É força suficiente para dar curso às suas agitações políticas, de modo a tentar neutralizar as investigações no Supremo contra ele e sua família. Mas não é força suficiente para mexer com Brasília e a ordem constitucional vigente. É altamente improvável que haja qualquer genuflexão do Congresso e do Supremo aos ataques de Bolsonaro. Ao contrário.
Se não há força, por ora, para um pedido de impeachment, não há, também, para o avançar de ataques inconstitucionais ao Supremo. A instabilidade política perseguida por Bolsonaro mantém-se, mediante um equilíbrio frágil em que ninguém consegue – ou quer, no caso do Congresso – impor sua posição.
Ter ao menos 20% do eleitorado não significa, por óbvio, ter a maioria do eleitorado.

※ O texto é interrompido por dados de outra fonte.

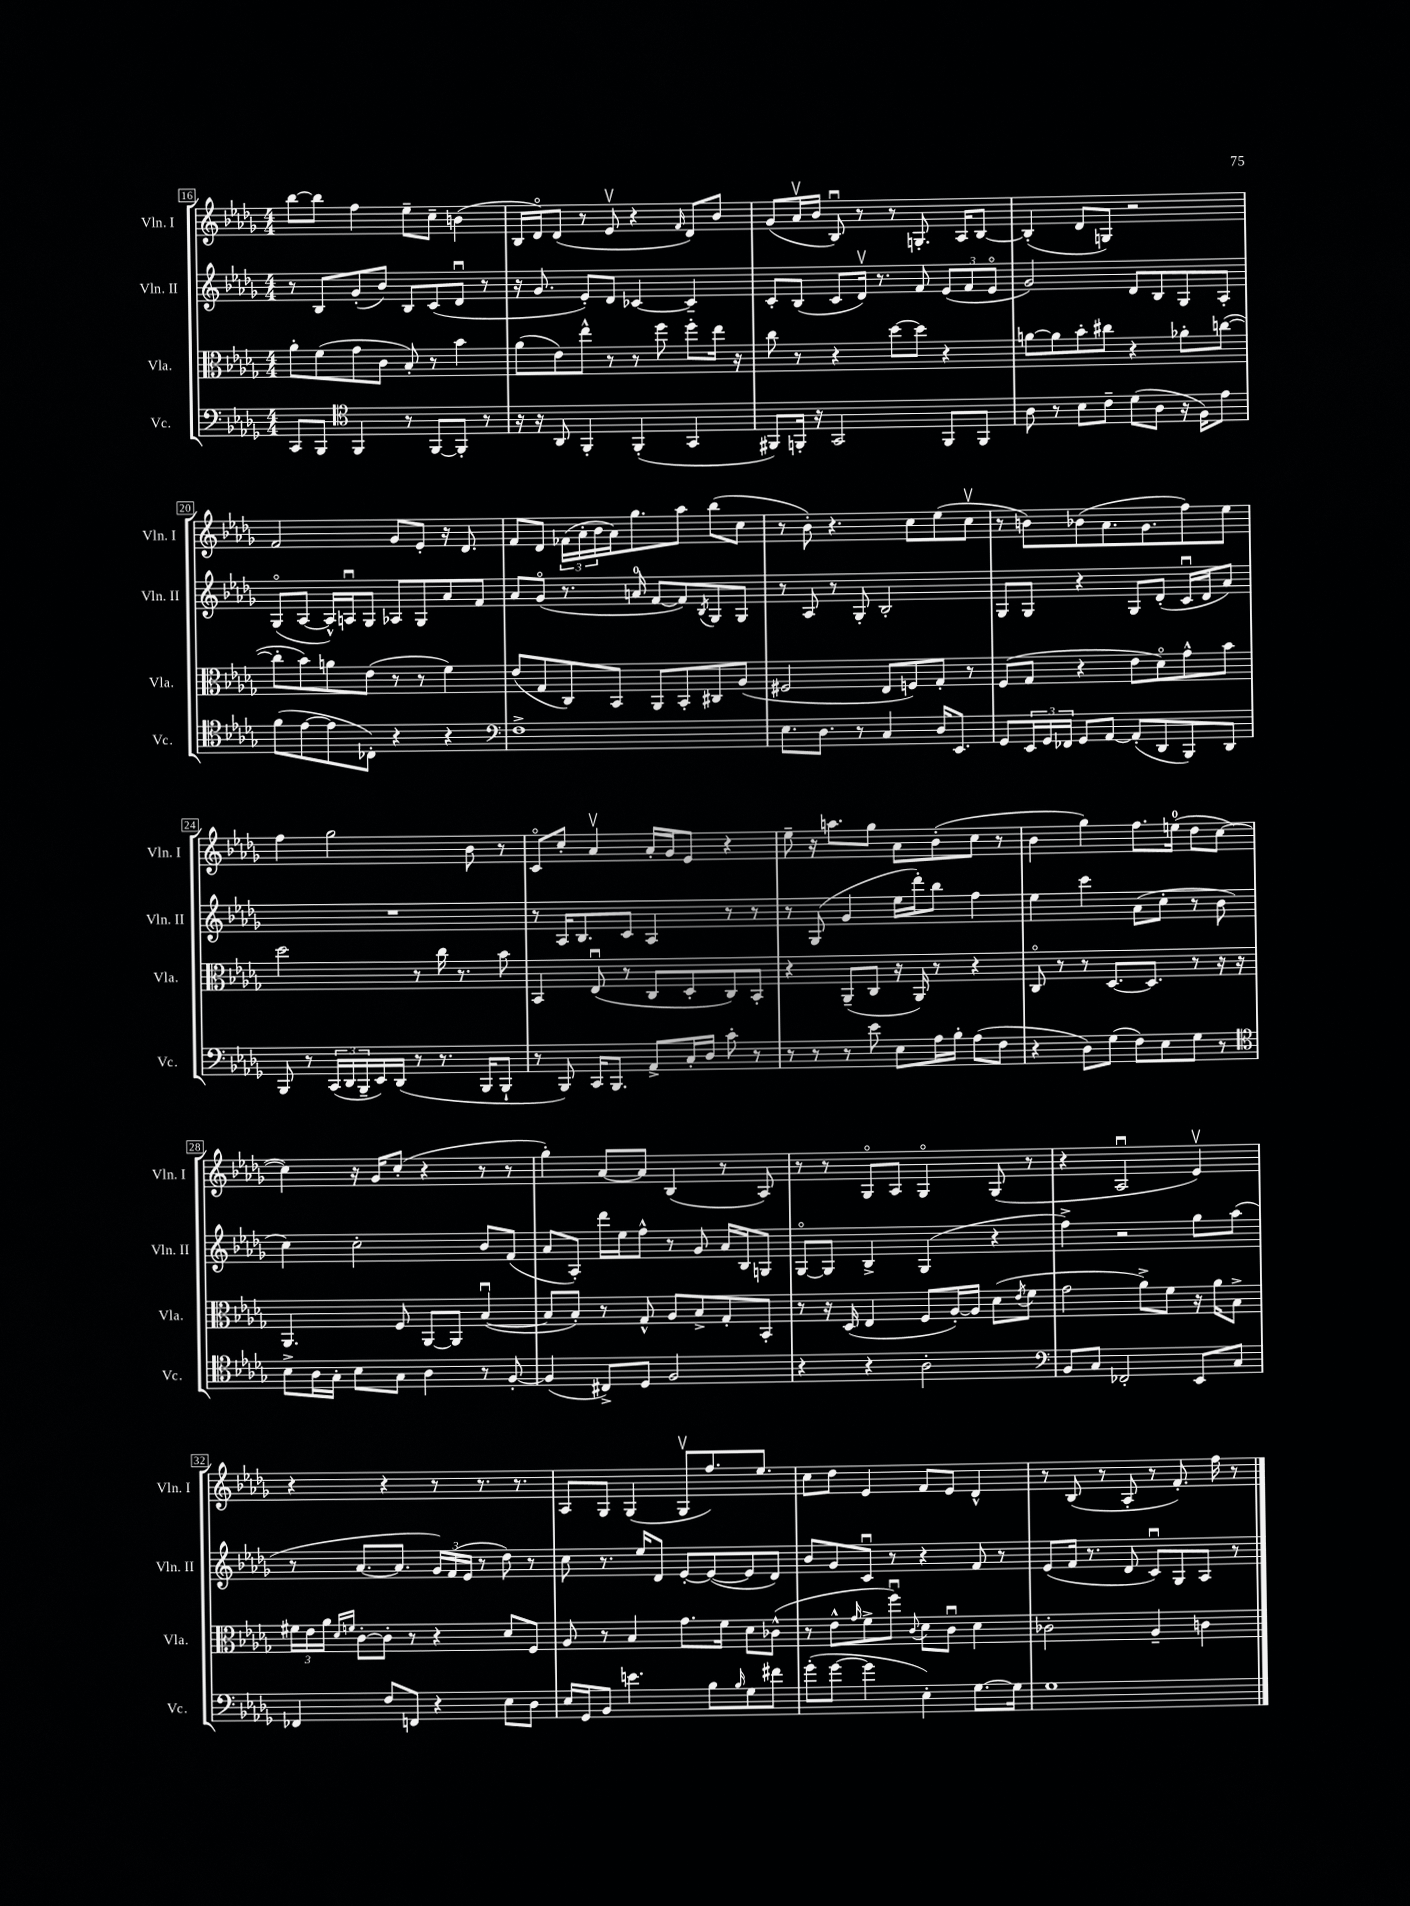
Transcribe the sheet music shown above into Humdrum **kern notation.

**kern	**kern	**kern	**kern
*part4	*part3	*part2	*part1
*staff4	*staff3	*staff2	*staff1
*I"Vc.	*I"Vla.	*I"Vln. II	*I"Vln. I
*I'Vc.	*I'Vla.	*I'Vln. II	*I'Vln. I
*clefF4	*clefC3	*clefG2	*clefG2
*k[b-e-a-d-g-]	*k[b-e-a-d-g-]	*k[b-e-a-d-g-]	*k[b-e-a-d-g-]
*M4/4	*M4/4	*M4/4	*M4/4
=16	=16	=16	=16
8CC/L	8a-'\L	8r	[8bb-\L
8BBB-/J	(8f\	8B-/L	8bb-\J]
*clefC4	*	*	*
4FF/	8g-\	(8g-'/	4ff\
.	8c\J	8b-/J)	.
8r	8B-'/)	8B-/L	8ee-~\L
[8FF/L	8r	(8c/	8cc~\J
8FF'/J]	4b-\	8d-u/J	(4bn\
8r	.	8r	.
=17	=17	=17	=17
16r	(8a-\L	16r	16B-/LL
16r	.	8.g-/	16d-/J)
8AA-/	8e-\)	.	(8d-/J
4FF'/	8ee-^^\J	8e-'/L)	8r
.	8r	8d-/J	8e-v/
(4FF'/	8r	[4c-X/	4r
.	8ff\	.	.
.	.	.	16qqf/
4GG-/	8ff'\L	4c-~/]	8d-/L)
.	16ee-\Jk	.	8b-/J
.	16r	.	.
=18	=18	=18	=18
8FF#X/L)	8cc\	8c'/L	(8g-/L
16FFn'/Jk	8r	(8B-/J	16a-v/L
16r	.	.	16b-/JJ
2GG-/	4r	8c/L	8B-u/)
.	.	16d-v/Jk)	8r
.	.	8.r	.
.	[8dd-\L	.	8r
.	8dd-\J]	8f/	8.Gn'/
8FF/L	4r	(12e-/L	.
.	.	.	16A-/KL
.	.	12f/	.
8FF/J	.	.	[8B-/J
.	.	12e-/J	.
=19	=19	=19	=19
8A-\	[8an\L	2g-/)	(4B-'/]
8r	8a\]	.	.
8B-\L	8b-'\	.	8d-/L
8c~\J	8cc#X\J	.	8Gn/J)
(8d-\L	4r	8d-/L	2r
8A-\J	.	8B-/	.
16r	8a-X'\L	8G-/	.
16F\KL)	.	.	.
8e-\J	([8ccn\J	8A-'/J	.
!!LO:LB:g=z
=20	=20	=20	=20
(8f\L	8cc'\L]	(8G-/L	2f/
[8e-\	8b-\)	[8A-/J	.
8e-\]	8an\	16A-^^/LL])	.
.	.	16Anu/J	.
8C-X'\J)	(8e-\J	8G-/J	.
4r	8r	8A-X/L	8g-/L
.	8r	8G-/	8e-'/J
4r	4f\)	8a-/	16r
.	.	.	8.d-/
.	.	8f/J	.
=21	=21	=21	=21
*clefF4	*	*	*
1F^	(8e-/L	8a-/L	8f/L
.	8G-/	(8g-/J	8d-/J
.	8C/)	8.r	(24f-X\LL
.	.	.	24a-'\
.	.	.	24b-\
.	8BB-/J	.	16a-\J)
.	.	16an/	8.gg-\
.	8AA-/L	[8f/L	.
.	8BB-'/	8f/])	8aa-\J
.	.	8qB-/	.
.	8C#X/	8G-/	(8bb-\L
.	(8A-/J	8G-/J	8cc\J
=22	=22	=22	=22
8.E-\L	2F#X/	8r	8r
.	.	8A-/	8b-'\)
8.D-\J	.	.	.
.	.	8r	4.r
8r	.	8G-'/	.
4C/	8E-/L	2B-'/	.
.	8Fn/)	.	8cc\L
16D-/KL	8G-'/J	.	(8ee-\
8.EE-/J	.	.	.
.	8r	.	8ccv\J
=23	=23	=23	=23
8GG-/L	(8F/L	8G-/L	8r
24EE-/L	8G-/J	8G-/J	8bn\L)
24GG-/	.	.	.
24FF-X/JJ	.	.	.
8GG-/L	4r	4r	(8b-X\
[8AA-/J	.	.	8.a-\
(8AA-'/L]	8e-\L	8G-/L	.
.	.	.	8.g-\
8DD-/	8d-\)	(8d-'/J	.
8BBB-/)	8g-^^\	16cu/LL	8ff\)
.	.	16d-/J	.
8DD-/J	8b-\J	8a-/J)	8ee-\J
!!LO:LB:g=z
=24	=24	=24	=24
8BBB-/	2dd-\	1r	4ff\
8r	.	.	.
(24CC/LL	.	.	2gg-\
24DD-/	.	.	.
24BBB-~/	.	.	.
16EE-/)	.	.	.
(16DD-/JJ	.	.	.
8r	8r	.	.
8.r	16cc\	.	.
.	8.r	.	.
.	.	.	8b-\
16BBB-/KL	.	.	.
8BBB-`/J	8b-\	.	8r
=25	=25	=25	=25
8r	4BB-/	8r	8c/L
8BBB-/)	.	16A-/KL	8cc'/J
.	.	8.B-/	.
16CC/KL	(8E-u/	.	4a-v/
8.BBB-/J	.	.	.
.	8r	8c/J	.
8AA-^/L	8C/L	4A-/	16a-'/LL
.	.	.	16g-/J
16C'/L	8D-'/	.	8e-/J
16D-/JJ	.	.	.
8c'\	8C/)	8r	4r
8r	8BB-'/J	8r	.
=26	=26	=26	=26
8r	4r	8r	8ee-~\
8r	.	(8G-/	16r
.	.	.	8.aan\L
8r	(8AA-~/L	4g-/	.
8e-\	8C/J	.	8gg-\J
8E-\L	16r	16ee-\LL	8a-\L
.	16AA-/)	16ddd-'\J)	.
16A-\L	8r	8bb-\J	(8b-'\
16B-'\JJ	.	.	.
(8A-\L	4r	4ff\	8cc\J
8F\J	.	.	8r
=27	=27	=27	=27
4r	8C/	4ee-\	4b-\
.	8r	.	.
8D-\L)	8r	4ccc\	4gg-\)
(8G-\J	[8.D-/L	.	.
8F\L)	.	(8a-\L	8.ff\L
.	8.D-/J]	.	.
8E-\	.	8cc'\J	.
.	.	.	(16een\Jk
8G-\J	8r	8r	8dd-\L
8r	16r	8b-\	[8cc\J
.	16r	.	.
!!LO:LB:g=z
=28	=28	=28	=28
*clefC4	*	*	*
8B-^\L	4.AA-/	4cc\)	4cc\])
16A-\L	.	.	.
16G-'\JJ	.	.	.
8B-\L	.	2cc'\	16r
.	.	.	16g-/KL
8G-\J	8F/	.	(8cc'/J
4A-\	[8AA-/L	.	4r
.	8AA-/J]	.	.
8r	([4B-u/	8b-/L	8r
[8F'/	.	(8f/J	8r
=29	=29	=29	=29
(4F/]	8B-/L]	8a-/L	4gg-'\)
.	8B-'/J)	8A-'/J)	.
8C#X^/L)	8r	16ddd-\LL	[8a-/L
.	.	16ee-\J	.
8D-/J	8G-^^/	8ff^^\J	8a-/J]
2F/	8A-/L	8r	(4B-/
.	8B-^/	8g-/	.
.	8G-'/	16a-/LL	8r
.	.	16B-/J	.
.	8BB-'/J	8Gn/J	8A-/)
=30	=30	=30	=30
4r	8r	[8G-/L	8r
.	16r	8G-/J]	8r
.	(16D-/	.	.
4r	4E-/	4B-^/	8G-/L
.	.	.	8A-/J
2A-'\	8F/L	(4G-/	4G-/
.	[16A-'/L)	.	.
.	16A-/JJ]	.	.
.	(8d-\L	4r	(8G-/
.	8qe-/	.	.
.	8f\J	.	8r
=31	=31	=31	=31
*clefF4	*	*	*
8BB-/L	2g-\	4ff^\)	4r
8C/J	.	.	.
2FF-X'/	.	2r	2A-u/
.	8a-^\L)	.	.
.	8f\J	.	.
8EE-/L	16r	8gg-\L	4e-v/)
.	16a-\KL	.	.
8C/J	8B-^\J	(8aa-\J	.
!!LO:LB:g=z
=32	=32	=32	=32
4FF-X/	24f#X\LL	8r	4r
.	24e-\	.	.
.	24a-\JJ	.	.
.	16qqd-/LL	.	.
.	16qqfn/JJ	.	.
.	[8c'\L	[8.a-/L	.
8F/L	8c'\J]	.	4r
.	.	8.a-/J]	.
8FFn/J	8r	.	.
4r	4r	24g-/LL)	8r
.	.	(24f/	.
.	.	24e-/JJ	.
.	.	8r	8.r
8E-\L	8d-/L	8dd-\)	.
.	.	.	8.r
8D-\J	8F/J	8r	.
=33	=33	=33	=33
16E-/LL	8A-/	8cc\	8A-/L
16GG-/J	.	.	.
8BB-/J	8r	8.r	8G-/J
4.en\	4B-/	.	(4G-/
.	.	16ee-/KL	.
.	.	8d-/J	.
.	8.g-\L	[8e-'/L	8G-v/L
8B-\L	.	(8e-/_	8.ff/)
.	16f\Jk	.	.
16qqB-/	.	.	.
8G-\	8d-\L	8e-/]	.
.	.	.	8.ee-/J
8f#X\J	(8c-X^^\J	8d-/J)	.
=34	=34	=34	=34
(8g-'\L	8r	8b-/L	8cc\L
[8g-\J	8e-^^\L	8g-/	8dd-\J
.	16qqg-/	.	.
4g-\]	8f^\	8cu/J	4e-/
.	8ffu\J)	8r	.
.	8qqc/	.	.
4E-'\)	8d-\L	4r	8f/L
.	8cu\J	.	8e-/J
[8.G-\L	4d-\	8f/	4d-^^/
.	.	8r	.
16G-\Jk]	.	.	.
=35	=35	=35	=35
1G-	2c-X'\	(8e-/L	8r
.	.	16f/Jk	(8B-/
.	.	8.r	.
.	.	.	8r
.	.	8d-/	8A-'/
.	4A-~/	8cu/L)	8r
.	.	8G-/	8.f'/)
.	4cn\	8A-/J	.
.	.	.	16ff\
.	.	8r	8r
==	==	==	==
*-	*-	*-	*-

Mas é gente suficiente para causar grande estrago no Supremo. Pela primeira vez, ao menos desde 1988, o tribunal foi alvo de ira popular em praças públicas – e de maneira expressiva.
Em Brasília, o presidente discursou para uma multidão que gritava em uníssono contra o Supremo. O presidente tentou enquadrar Alexandre de Moraes. “Ou pede para sair”, disse.
Bolsonaro repetiu os últimos dias e investiu contra Moraes e Barroso. Fez, nesse contexto, insinuações autoritárias: “Pode acontecer aquilo que não queremos”. Como o único modo constitucional de apear um ministro do Supremo é por meio do Congresso, medida na qual Bolsonaro fracassou, sobra a alternativa golpista.
O presidente disse que convocará o Conselho da República. Se levar isso a cabo, atua em face da ameaça velada que fez. O Conselho poderia discutir, em tese, estado de sítio ou de defesa. Parece bravata.
Cabe agora observar as reações dos principais atores institucionais: os presidente da Câmara e do Senado; o presidente do Supremo e os presidentes do tribunais superiores; partidos políticos; OAB e demais entidades relevantes da sociedade civil.
Parte dessa resposta dependerá do teor do discurso na avenida Paulista, em São Paulo. Os ministros do Supremo esperam de Fux uma reposta fortíssima, caso o presidente repita as palavras da manhã.